While most members of the Kentucky General Assembly are enjoying a recess until Tuesday, a group of 20 House and Senate members are trying to hash out an agreement on a state spending plan for the next two years.
 
The Budget Conference Committee began work shortly after 9 a.m. Friday, going line by line over the budget documents.

In the past, the media and public have been kept out of the proceedings, having to rely on conferees coming out to take a break to find out what is going on inside.  But this year, KET cameras are being allowed inside, and a feed is being made available on the screens in another committee room, as well as online, at least for the opening session.

Lawmakers begin examining the spending plans from the two chambers to try and iron out differences. (Kentucky Today/Tom Latek)


In opening remarks, House Speaker Pro Tem David Osborne thanked Legislative Research Committee staff for their work on putting together the budget, and side-by-side documents to compare the versions approved by the two chambers.
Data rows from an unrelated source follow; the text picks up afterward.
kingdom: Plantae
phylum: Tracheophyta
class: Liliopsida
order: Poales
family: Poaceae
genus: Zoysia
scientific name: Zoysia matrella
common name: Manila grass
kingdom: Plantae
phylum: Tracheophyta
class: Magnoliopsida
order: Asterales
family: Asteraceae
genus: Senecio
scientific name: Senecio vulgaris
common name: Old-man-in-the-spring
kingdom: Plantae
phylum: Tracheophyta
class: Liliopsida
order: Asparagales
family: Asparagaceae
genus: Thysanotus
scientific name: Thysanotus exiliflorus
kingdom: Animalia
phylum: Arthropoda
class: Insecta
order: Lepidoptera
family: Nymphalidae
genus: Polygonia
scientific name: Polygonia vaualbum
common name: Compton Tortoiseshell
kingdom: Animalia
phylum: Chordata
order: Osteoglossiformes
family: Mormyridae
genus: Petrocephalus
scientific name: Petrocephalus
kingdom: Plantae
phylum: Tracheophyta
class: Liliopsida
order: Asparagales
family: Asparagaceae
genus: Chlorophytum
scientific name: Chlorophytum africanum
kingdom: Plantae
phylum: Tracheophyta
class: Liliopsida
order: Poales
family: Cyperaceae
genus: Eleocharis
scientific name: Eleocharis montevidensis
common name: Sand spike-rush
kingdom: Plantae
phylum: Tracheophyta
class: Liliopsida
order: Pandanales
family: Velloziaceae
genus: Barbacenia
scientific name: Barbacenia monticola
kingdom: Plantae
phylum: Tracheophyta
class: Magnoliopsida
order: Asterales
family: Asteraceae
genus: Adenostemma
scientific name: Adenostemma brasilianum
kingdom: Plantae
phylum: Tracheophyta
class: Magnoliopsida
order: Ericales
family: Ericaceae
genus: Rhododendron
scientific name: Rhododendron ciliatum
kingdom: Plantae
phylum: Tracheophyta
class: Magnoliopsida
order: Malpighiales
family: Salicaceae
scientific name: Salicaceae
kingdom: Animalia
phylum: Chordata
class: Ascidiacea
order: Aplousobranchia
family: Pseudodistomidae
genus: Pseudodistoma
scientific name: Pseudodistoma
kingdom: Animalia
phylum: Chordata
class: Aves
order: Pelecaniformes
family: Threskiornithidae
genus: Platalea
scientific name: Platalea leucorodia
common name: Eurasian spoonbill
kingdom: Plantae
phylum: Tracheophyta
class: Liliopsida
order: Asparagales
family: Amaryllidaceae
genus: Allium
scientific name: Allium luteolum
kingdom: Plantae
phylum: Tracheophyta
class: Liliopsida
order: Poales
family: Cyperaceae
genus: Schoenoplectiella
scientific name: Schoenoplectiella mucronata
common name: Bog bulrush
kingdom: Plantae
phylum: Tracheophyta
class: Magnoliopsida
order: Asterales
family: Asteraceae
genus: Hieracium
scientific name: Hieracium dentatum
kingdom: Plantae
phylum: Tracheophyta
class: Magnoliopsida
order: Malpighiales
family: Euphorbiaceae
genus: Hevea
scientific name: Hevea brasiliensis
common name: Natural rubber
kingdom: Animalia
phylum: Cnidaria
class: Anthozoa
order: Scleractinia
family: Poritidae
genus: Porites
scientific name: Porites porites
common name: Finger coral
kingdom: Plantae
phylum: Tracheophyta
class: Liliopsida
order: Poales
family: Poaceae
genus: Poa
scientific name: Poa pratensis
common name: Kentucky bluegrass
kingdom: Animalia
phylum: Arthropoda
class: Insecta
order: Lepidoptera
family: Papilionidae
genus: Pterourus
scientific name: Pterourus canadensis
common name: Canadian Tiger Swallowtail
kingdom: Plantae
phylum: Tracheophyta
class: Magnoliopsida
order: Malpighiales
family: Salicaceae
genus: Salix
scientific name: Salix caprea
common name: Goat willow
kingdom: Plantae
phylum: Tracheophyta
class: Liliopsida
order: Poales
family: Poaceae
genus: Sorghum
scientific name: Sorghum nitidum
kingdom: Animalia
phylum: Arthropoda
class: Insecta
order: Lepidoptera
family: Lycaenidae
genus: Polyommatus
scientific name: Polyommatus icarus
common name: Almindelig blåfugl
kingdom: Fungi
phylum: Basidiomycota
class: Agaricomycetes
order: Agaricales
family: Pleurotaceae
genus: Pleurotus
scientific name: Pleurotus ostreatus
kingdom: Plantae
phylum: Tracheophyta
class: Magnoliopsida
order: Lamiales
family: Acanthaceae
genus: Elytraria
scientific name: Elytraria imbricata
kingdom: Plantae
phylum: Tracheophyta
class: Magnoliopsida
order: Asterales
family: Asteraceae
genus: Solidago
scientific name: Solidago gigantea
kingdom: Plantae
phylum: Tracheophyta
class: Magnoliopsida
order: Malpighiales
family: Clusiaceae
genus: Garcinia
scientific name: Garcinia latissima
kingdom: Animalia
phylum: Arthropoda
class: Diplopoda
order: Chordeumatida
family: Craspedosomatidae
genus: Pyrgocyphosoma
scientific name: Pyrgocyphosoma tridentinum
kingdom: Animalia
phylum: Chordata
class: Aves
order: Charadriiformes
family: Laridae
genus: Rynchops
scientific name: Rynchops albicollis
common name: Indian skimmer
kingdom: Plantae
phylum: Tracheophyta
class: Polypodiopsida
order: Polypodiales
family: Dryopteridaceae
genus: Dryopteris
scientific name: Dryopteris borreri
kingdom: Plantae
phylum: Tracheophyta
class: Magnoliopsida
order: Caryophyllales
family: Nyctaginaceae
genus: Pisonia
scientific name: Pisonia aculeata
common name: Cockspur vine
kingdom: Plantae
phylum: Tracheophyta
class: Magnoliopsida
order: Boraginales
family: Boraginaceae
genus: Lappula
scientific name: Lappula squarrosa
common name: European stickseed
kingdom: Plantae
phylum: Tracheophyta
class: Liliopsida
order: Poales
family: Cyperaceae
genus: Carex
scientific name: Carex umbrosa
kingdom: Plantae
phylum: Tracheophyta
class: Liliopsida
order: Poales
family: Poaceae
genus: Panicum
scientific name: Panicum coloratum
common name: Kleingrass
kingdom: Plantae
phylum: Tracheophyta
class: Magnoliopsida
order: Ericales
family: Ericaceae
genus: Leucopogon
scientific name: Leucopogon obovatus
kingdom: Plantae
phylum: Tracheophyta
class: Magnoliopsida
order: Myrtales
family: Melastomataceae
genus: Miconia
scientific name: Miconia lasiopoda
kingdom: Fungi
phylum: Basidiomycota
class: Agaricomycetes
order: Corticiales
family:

“You have put together a product that is very conscious of taxpayer dollars,” he said.  “We are committed to finding a compromise to this that will be a good plan for the taxpayers.”


House Minority Whip Rocky Adkins, D-Sandy Hook, told reporters during a break that there are significant differences between the two versions.


“Dealing with public education is one of those,” Adkins said.  “Health insurance for active teachers was eliminated from the Senate budget.  (The) 6.25 percent cuts to higher education were reinstated by the Senate.  Public education overall is a top priority without question.  Removal of almost a billion dollars from teacher retirement to other retirement funds is pretty significant.”


Senate President Robert Stivers, R-Manchester, says although Republicans have a majority in both chambers, “There really is no difference than past budget negotiations, it’s just earlier.” 


Stivers said working with the committee is a “more relaxed atmosphere. When you’re dealing with a multi-billion-dollar budget, you’re subject to make mistakes, just because of the volume and complexity.  When you do it late, you’re tired and you’re pressed for time, you’re more likely to make mistakes.”


Conference Committee members from the Senate are Republicans Christian McDaniel, who is serving as Chairman of the Senate delegation, President Robert Stivers, Majority Leader Damon Thayer, President Pro Tem Jimmy Higdon, Majority Whip Mike Wilson, Majority Caucus Chairman Dan Seum, and David Givens.  For the Democrats, Minority Leader Ray Jones, Minority Whip Dennis Parrett and Minority Caucus Chairman Dorsey Ridley are on the panel.


The House delegation includes Republicans Steven Rudy, who chairs the House delegation, Osborne, Majority Leader Johnathan Shell, Majority Caucus Chair David Meade, Majority Whip Kevin Bratcher, John Carney, and James Tipton.  Democratic House members are Adkins, Minority Caucus Chair Dennis Keene and Minority Whip Wilson Stone.  Osborne, who named the House members, said Rep. Sal Santoro will replace Tipton on the revenue bill.


Since all 20 members are white men, that drew some negative response, including Rep. Attica Scott, D-Louisville, who took exception to the lack of diversity on the panel on Twitter.


“We’ve just had three conference committees appointed that have NOOOO women serving to add to the debates.  You’re dreaming if you think that invisibility and sexism do not exist in Government and politics.”


The full General Assembly reconvenes on Tuesday for two days, primarily for concurrence votes.  They will then take a 10-day recess, before returning to Frankfort for two days beginning April 1, to consider voting to override any vetoes by Gov. Matt Bevin.  Thus far this session, he has not vetoed any legislation.


They finished in late afternoon and will return at 10 a.m. Monday to continue work.